Fetching Off-Chain Data

In order to fetch off-chain data we use the EIP-3668 standard (opens in a new tab), also known as CCIP-read. For a more general explainer of CCIP-read we encourage you to read the standard, but here we'll provide the series of steps as tailored to the ERS protocol:

1. User requests chip resolution via a EIP-3668 enabled client, by passing in chipId
2. Client takes chipId and passes to resolveChipId on the ChipRegistry
3. Assuming chip hasn't been claimed, the OffChainLookup error is thrown returning an array of gateways to check for validation data, params to call the gateway with, and a callback function on the smart contract
4. Client calls one or multiple gateways from the returned array with the provided params
5. Gateway returns all data to the client encoded into bytes, see Appendix for structure of data, which is then validated and used to return the correct Service Records
6. Client calls the callback function (resolveUnclaimedChip) and receives an array of Service Records it can redirect to
7. Client either redirects or offers the user a choice of services to redirect to

The above represents the general flow, the following sections will highlight what to expect depending on the state of the chip within ERS.

Resolution States

There are 4 main resolution states a chip can be in:

1. Claimed
2. Unclaimed - Enrolled in a Project
3. Unclaimed - Enrolled by a Manufacturer
4. Unenrolled

Claimed

When a chip has already been claimed resolution is easy and does not require the full CCIP-read flow. Instead, in Step 3 the client will return an array Service Records associated with the primary service set for the chip, instead of erroring out, thus not invoking the call to the gateway.
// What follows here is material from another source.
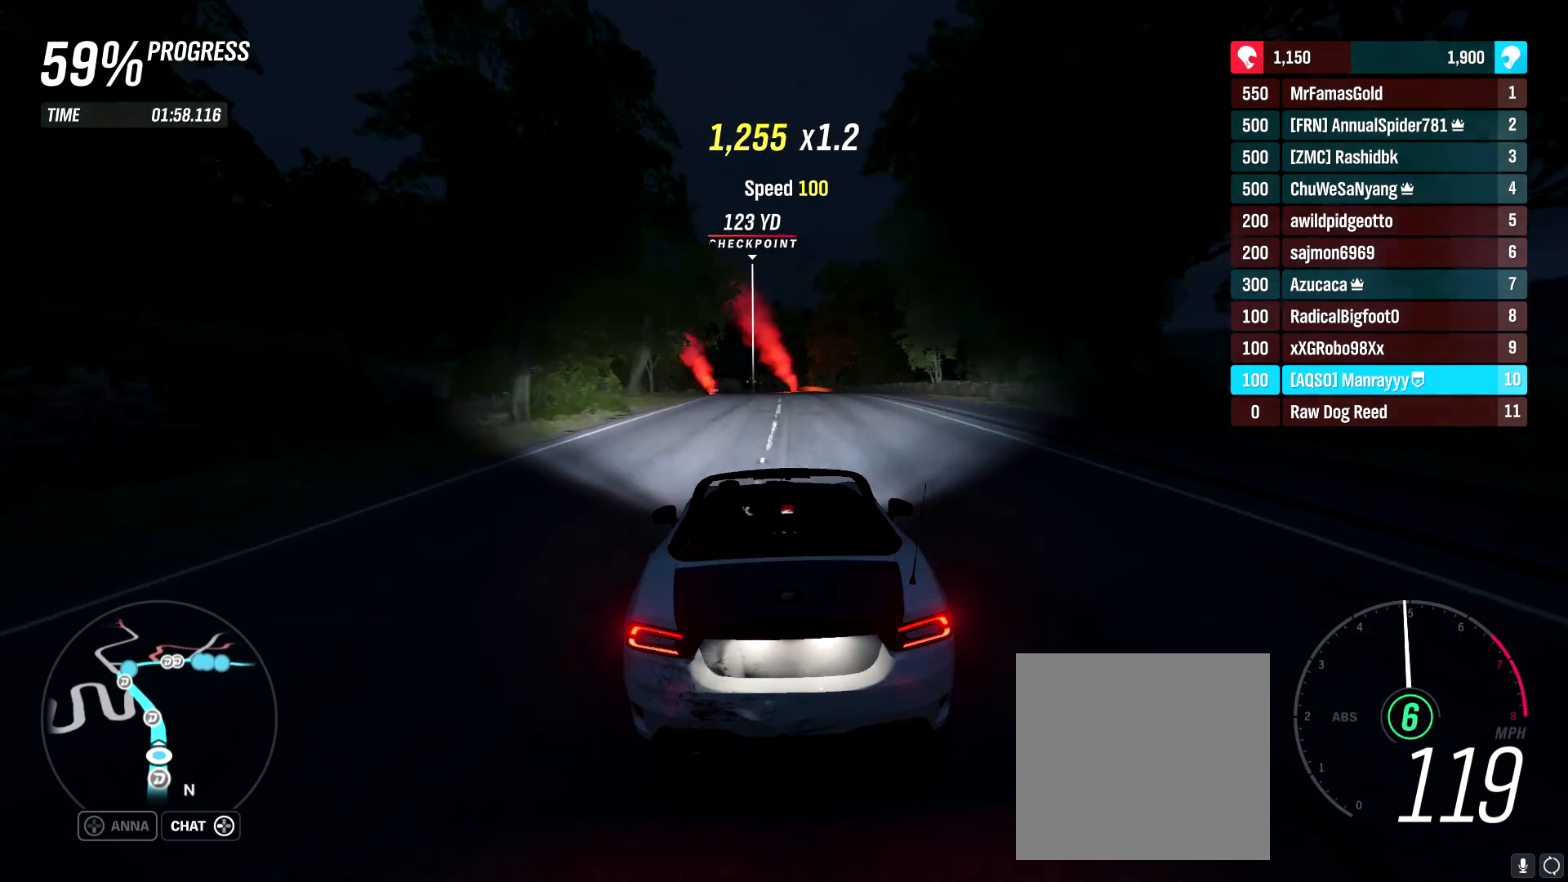
{"buttons": ["R2"], "left_stick": "center", "right_stick": "center", "events": []}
Unclaimed - Enrolled in a Project

When a chip hasn't been claimed but has been enrolled in a project the full CCIP-read flow will play out behind the scenes. The gateway will return an array of potentially valid data blobs which are iterated over until a valid blob is found. From this we can get the intended initial primary service for the chip which we can use to return an array of Service Records to the client.

Unclaimed - Enrolled by a Manufacturer

When a chip hasn't been enrolled in a project it should still be enrolled by a manufacturer if it is a part of the system. In this case there will only be a valid data blob for the Manufacturer Merkle tree which allows us to validate it's enrollment in the system and thus the protocol returns the Manufacturer's bootloader app.

Unenrolled

If the chip is unenrolled it will not be resolvable within the system and thus a revert will be thrown if it's attempted.

Resolving a Chip

Putting all of these pieces together we can add the validation component of the flow to see how a chip is resolved. We've been a bit vague about the data returned from the gateway but it exists of two main components:

1. TSM Entries - the number of TSM entries in the TSM entry array. Each TSM entry represents a project enrollment and contains all the data required to validate the chip's enrollment in the project (Project Merkle tree and certificates). There should only be one TSM entry per chip, however we should not treat the gateway as a trusted source and thus we must validate all entries.
2. Entries - This is the array containing all of the data blobs to be processed. The array length should be equal to TSM Entries + 1 because the last entry in the array is the Manufacturer Merkle tree data blob.

Checks are done to ensure data integrity, primarily checking that the length of the entries array is what we expect. Then we cycle through the array, if a valid TSM Entry is found then we get the serviceId from the entry and use it to fetch the Service Records from the ServiceRegistry. If no valid TSM Entry is provided we check the Manufacturer Merkle tree entry which, if valid, returns the bootloader app address. If no valid TSM Entries or Manufacturer Entry exists then the call is reverted and chip is not resolved.

Encoding Resolution Data

This means that the data encoded by the gateway adheres to the following high-level structure:

abi.encode([uint8, bytes[]], [tsmEntries, entries])

The entries array is structured as follows:

[tsmEntry1, tsmEntry2, ..., tsmEntryN, manufacturerEntry]

Where each tsmEntry is structured as follows:

abi.encode([bytes32, address, TSMMerkleInfo, bytes, bytes], [enrollmentId, projectRegistrarAddress, tsmMerkleInfo, tsmCertificate, custodyProof])

The definition for TSMMerkleInfo is as follows:

struct TSMMerkleInfo {
    uint256 tsmIndex;
    bytes32 serviceId;
    uint256 lockinPeriod;
    string tokenUri;
    bytes32[] tsmProof;
}

And the manufacturerEntry is simply the encoded ManufacturerValidation struct which is defined as follows:

struct ManufacturerValidation {
    bytes32 enrollmentId;
    uint256 mIndex;
    bytes32[] manufacturerProof;
}